Six inches will determine the fate of trees along a stretch of West Fourth Street in Newberry – trees that for many residents provide shade, a noise barrier and add to the overall quality of life for the small community.
Roughly 50 Newberry residents shared their opinions during a meeting to discuss the impending West Fourth Street reconstruction, its timetable and, most importantly, trees.
“Quality of life is diminished if we don’t have greenery,” said Alannah Gabriel, of Newberry, asking city and state officials if there is a solution to the tree dilemma. “To not see a tree would be heartbreaking.”
The reconstruction project is aimed at revitalizing the section of the street between Hillside Avenue and the Route 15 interchange. But, to do so will require the removal of 51 trees, according to Heidi Lozano, project manager with the state Department of Transportation.

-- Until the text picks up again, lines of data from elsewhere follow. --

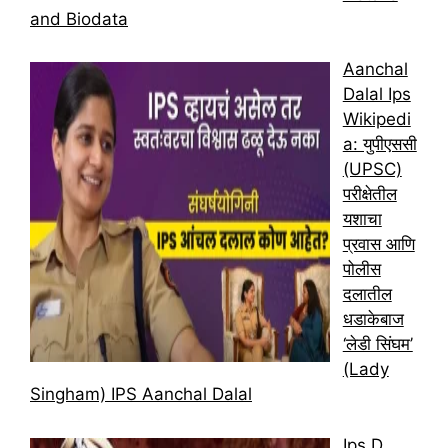
and Biodata
Aanchal
Dalal Ips
Wikipedi
a: युपीएससी
(UPSC)
परीक्षेतील
यशाचा
प्रवास आणि
पोलीस
दलातील
धडाकेबाज
‘लेडी सिंघम’
(Lady
Singham) IPS Aanchal Dalal
Ips D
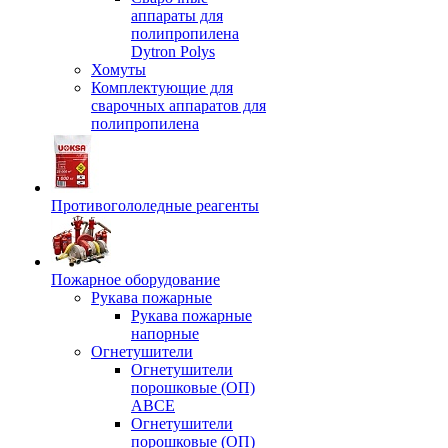
аппараты для
полипропилена
Dytron Polys
Хомуты
Комплектующие для
сварочных аппаратов для
полипропилена
Противогололедные реагенты
Пожарное оборудование
Рукава пожарные
Рукава пожарные
напорные
Огнетушители
Огнетушители
порошковые (ОП)
АВСЕ
Огнетушители
порошковые (ОП)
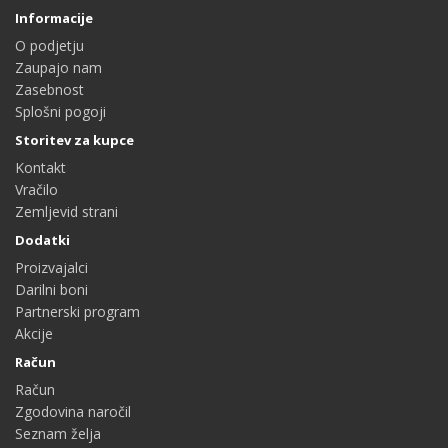
Informacije
O podjetju
Zaupajo nam
Zasebnost
Splošni pogoji
Storitev za kupce
Kontakt
Vračilo
Zemljevid strani
Dodatki
Proizvajalci
Darilni boni
Partnerski program
Akcije
Račun
Račun
Zgodovina naročil
Seznam želja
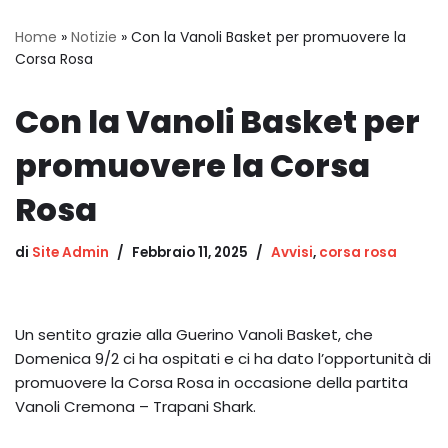
Home
»
Notizie
»
Con la Vanoli Basket per promuovere la
Corsa Rosa
Con la Vanoli Basket per
promuovere la Corsa
Rosa
di
Site Admin
Febbraio 11, 2025
Avvisi
,
corsa rosa
Un sentito grazie alla Guerino Vanoli Basket, che
Domenica 9/2 ci ha ospitati e ci ha dato l’opportunità di
promuovere la Corsa Rosa in occasione della partita
Vanoli Cremona – Trapani Shark.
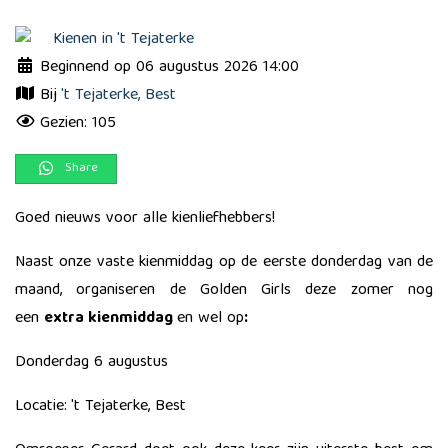
Beginnend op 06 augustus 2026 14:00
Bij
't Tejaterke, Best
Gezien: 105
Share
Goed nieuws voor alle kienliefhebbers!
Naast onze vaste kienmiddag op de eerste donderdag van de
maand, organiseren de Golden Girls deze zomer nog
een
extra kienmiddag
en wel op
:
Donderdag 6 augustus
​Locatie: 't Tejaterke, Best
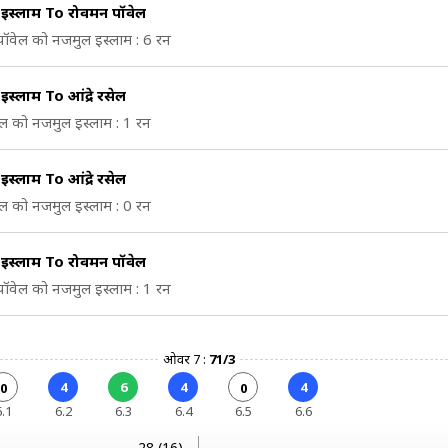
इस्लाम To रोवमन पॉवेल
ॉवेल को नजमुल इस्लाम : 6 रन
स्लाम To आंद्रे रसेल
रसेल को नजमुल इस्लाम : 1 रन
स्लाम To आंद्रे रसेल
रसेल को नजमुल इस्लाम : 0 रन
इस्लाम To रोवमन पॉवेल
ॉवेल को नजमुल इस्लाम : 1 रन
ओवर 7 :
71/3
4
6
4
4
0
0
6.1
6.2
6.3
6.4
6.5
6.6
28 (16)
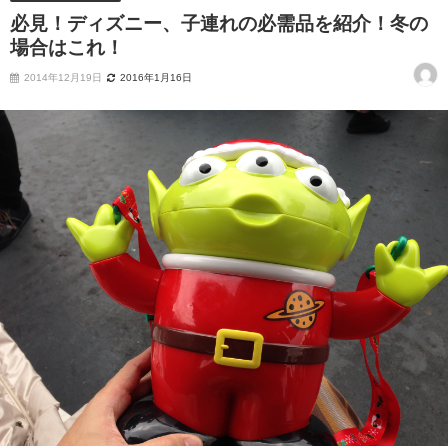
必見！ディズニー、子連れの必需品を紹介！冬の
場合はこれ！
2014年12月19日
2016年1月16日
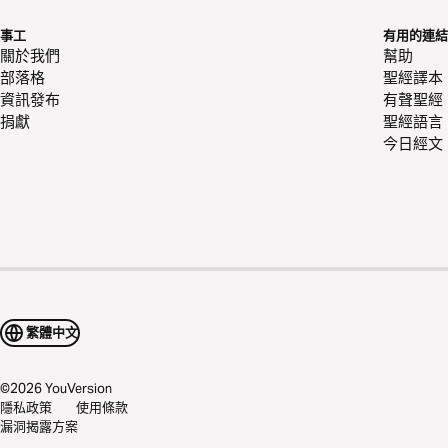
事工
有用的連結
關於我們
幫助
部落格
聖經譯本
資訊發布
有聲聖經
捐獻
聖經語言
今日經文
繁體中文
©
2026
YouVersion
隱私政策
使用條款
漏洞揭露方案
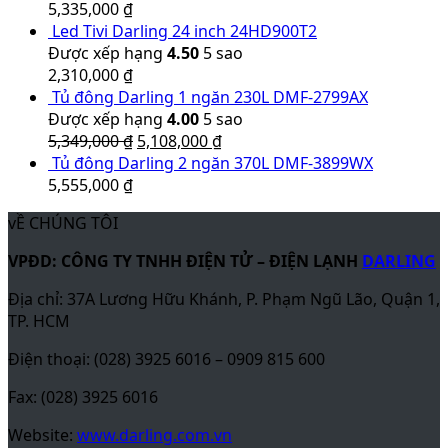
5,335,000
₫
Led Tivi Darling 24 inch 24HD900T2
Được xếp hạng
4.50
5 sao
2,310,000
₫
Tủ đông Darling 1 ngăn 230L DMF-2799AX
Được xếp hạng
4.00
5 sao
5,349,000
₫
5,108,000
₫
Tủ đông Darling 2 ngăn 370L DMF-3899WX
5,555,000
₫
vỀ CHÚNG TÔI
VPĐD: CÔNG TY TNHH ĐIỆN TỬ – ĐIỆN LẠNH
DARLING
Địa chỉ: 37A Lương Hữu Khánh, P. Phạm Ngũ Lão, Quận 1,
TP. HCM
Điện thoại: (028) 3925 6016 – 0909 815 600
Fax: (028) 3925 6016
Website:
www.darling.com.vn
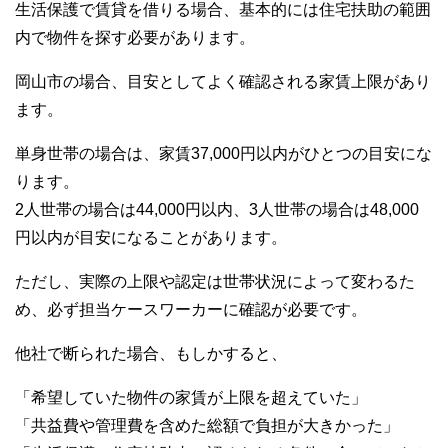
生活保護で賃貸を借りる場合、基本的には住宅扶助の範囲
内で物件を探す必要があります。
岡山市の場合、目安としてよく確認される家賃上限があり
ます。
単身世帯の場合は、家賃37,000円以内がひとつの目安にな
ります。
2人世帯の場合は44,000円以内、3人世帯の場合は48,000
円以内が目安になることがあります。
ただし、実際の上限や認定は世帯状況によって変わるた
め、必ず担当ケースワーカーに確認が必要です。
他社で断られた場合、もしかすると、
「希望していた物件の家賃が上限を超えていた」
「共益費や管理費を含めた総額で負担が大きかった」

The project, according to Lozano, requires that all of the existing trees be removed, starting Feb. 18, as the construction process will kill them anyway. However, in conjunction with revitalizing the street, the sidewalks also will be renovated and widened to bring them up to federal standards in line with the Americans with Disabilities Act.

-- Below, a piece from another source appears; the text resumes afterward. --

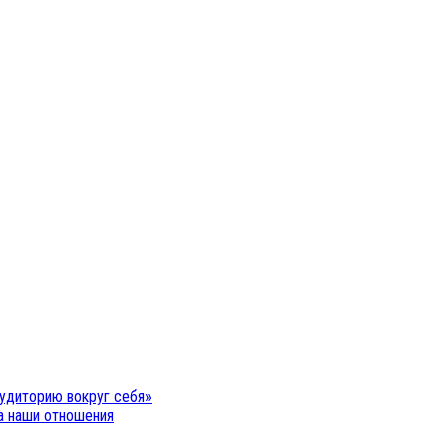
удиторию вокруг себя»
на наши отношения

In doing so, the space between the sidewalk and the street will be narrowed.
At least 30 inches of lawn space is needed to plant a tree, according to an ordinance issued by the City of Williamsport.
Therefore, the trees that are removed may not be able to be replaced, according to Adam Winder, general manager of the city streets and parks department. Variances could be made to the ordinance on a case-by-case basis, he said, adding he could not guarantee that any trees will be replanted.

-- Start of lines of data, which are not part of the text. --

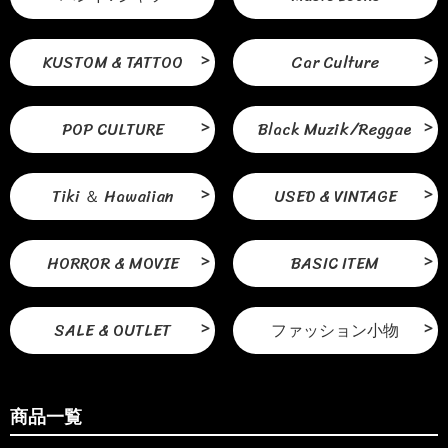
KUSTOM & TATTOO
Car Culture
POP CULTURE
Black Muzik/Reggae
Tiki ＆ Hawaiian
USED & VINTAGE
HORROR & MOVIE
BASIC ITEM
SALE & OUTLET
ファッション小物
商品一覧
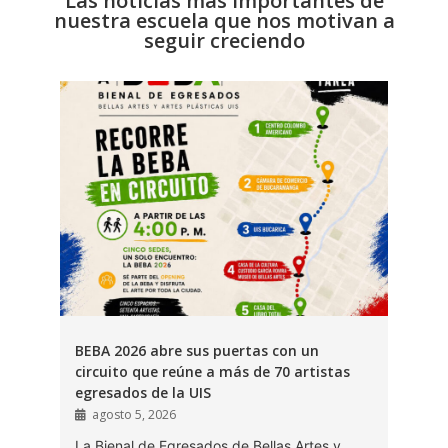
Las noticias más importantes de
nuestra escuela que nos motivan a
seguir creciendo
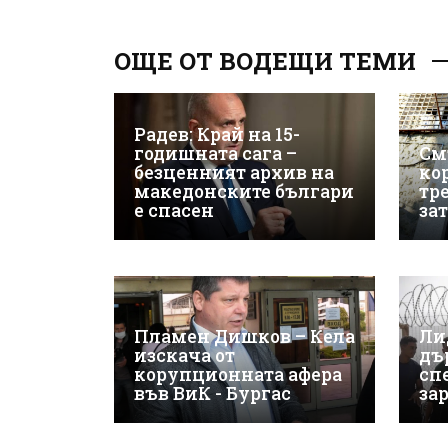
ОЩЕ ОТ ВОДЕЩИ ТЕМИ
Радев: Край на 15-
годишната сага –
См
безценният архив на
ко
македонските българи
тр
е спасен
за
Пламен Дишков – Кела
Ли
изскача от
дъ
корупционната афера
сп
във ВиК - Бургас
за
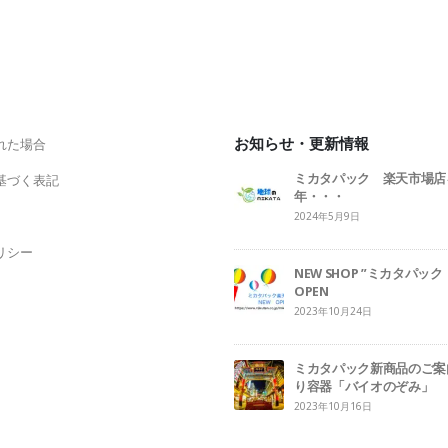
お知らせ・更新情報
れた場合
ミカタパック 楽天市場店
基づく表記
年・・・
2024年5月9日
リシー
NEW SHOP ”ミカタパ
OPEN
2023年10月24日
ミカタパック新商品のご案
り容器「バイオのぞみ」
2023年10月16日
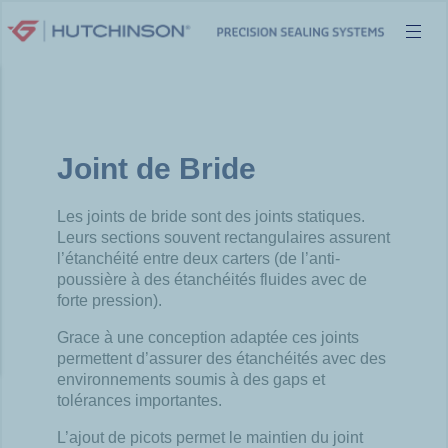
Aller
au
contenu
Joint de Bride
Les joints de bride
sont des joints statiques.
Leurs sections souvent
rectangulaires assurent
l’étanchéité entre deux carters (de l’anti-
poussière à des étanchéités fluides avec
de
forte pression).
Grace à une conception adaptée ces joints
permettent d’assurer des étanchéités avec des
environnements soumis à des gaps et
tolérances importantes.
L’ajout de picots permet le maintien du joint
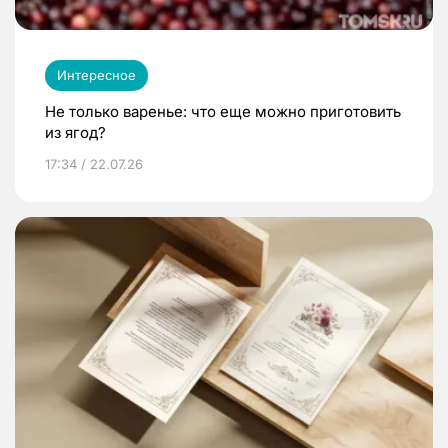
Интересное
Не только варенье: что еще можно приготовить
из ягод?
17:34 / 22.07.26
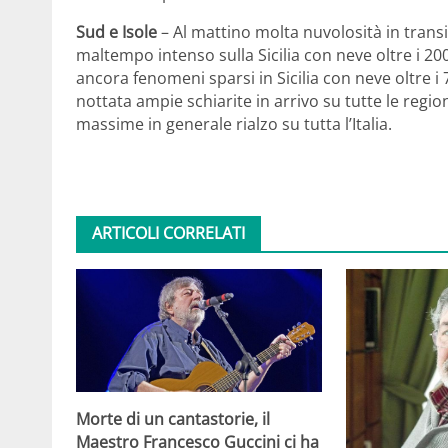
Sud e Isole
– Al mattino molta nuvolosità in transit
maltempo intenso sulla Sicilia con neve oltre i 2
ancora fenomeni sparsi in Sicilia con neve oltre i 7
nottata ampie schiarite in arrivo su tutte le regi
massime in generale rialzo su tutta l’Italia.
ARTICOLI CORRELATI
Morte di un cantastorie, il
Maestro Francesco Guccini ci ha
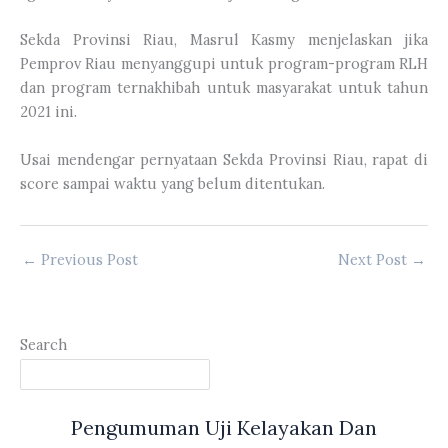
Sekda Provinsi Riau, Masrul Kasmy menjelaskan jika
Pemprov Riau menyanggupi untuk program-program RLH
dan program ternakhibah untuk masyarakat untuk tahun
2021 ini.
Usai mendengar pernyataan Sekda Provinsi Riau, rapat di
score sampai waktu yang belum ditentukan.
←
Previous Post
Next Post
→
Search
Pengumuman Uji Kelayakan Dan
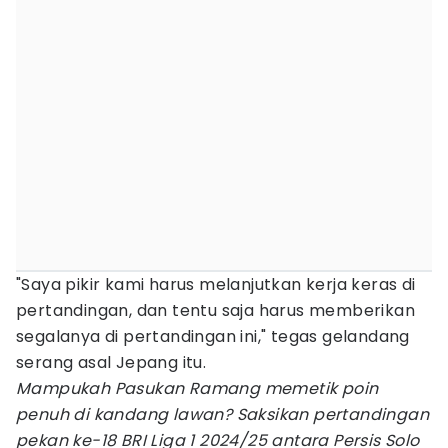
"Saya pikir kami harus melanjutkan kerja keras di
pertandingan, dan tentu saja harus memberikan
segalanya di pertandingan ini," tegas gelandang
serang asal Jepang itu.
Mampukah Pasukan Ramang memetik poin
penuh di kandang lawan? Saksikan pertandingan
pekan ke-18 BRI Liga 1 2024/25 antara Persis Solo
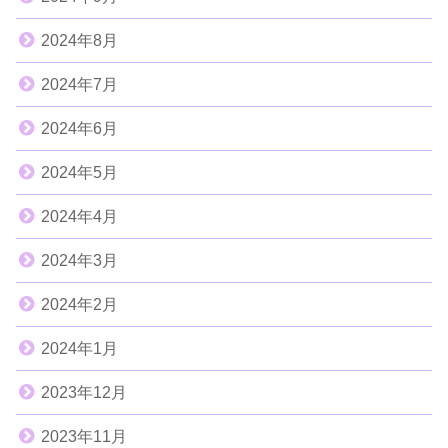
2024年8月
2024年7月
2024年6月
2024年5月
2024年4月
2024年3月
2024年2月
2024年1月
2023年12月
2023年11月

“I’m more than willing to go through and look to see if there are places we can put trees,” Winder said. However, “the space you have is going to dictate the tree you can put in that place.”
As trees grow, their roots spread and eventually can upend the road and sidewalk, ultimately causing some of the same issues already facing that street, Winder said. The ordinance, he added, is to prevent that from happening.
While many residents wanted to begin drafting variances to the tree ordinance right away, Winder stressed that they need to wait until after the two-year project is over and all of the construction above, and below, the ground is complete.
In addition to PennDOT work, the city Water and Sanitary Authority will replace its sewer laterals in the street and then connect them to each structure. The connections will be made along the street and in the spaces between the sidewalk and road, eliminating space once dedicated to the trees.
Verizon also will install equipment on utility poles along the street, Lozano said, which will take up more space.
Solutions for the tree dilemma lie in continued communication with city officials, Winder said. He said his department would be traversing West Fourth Street to determine what the exact measurements will be and who would like their trees to be replanted.
Regardless of future developments, come spring, the Newberry throughway will be bare.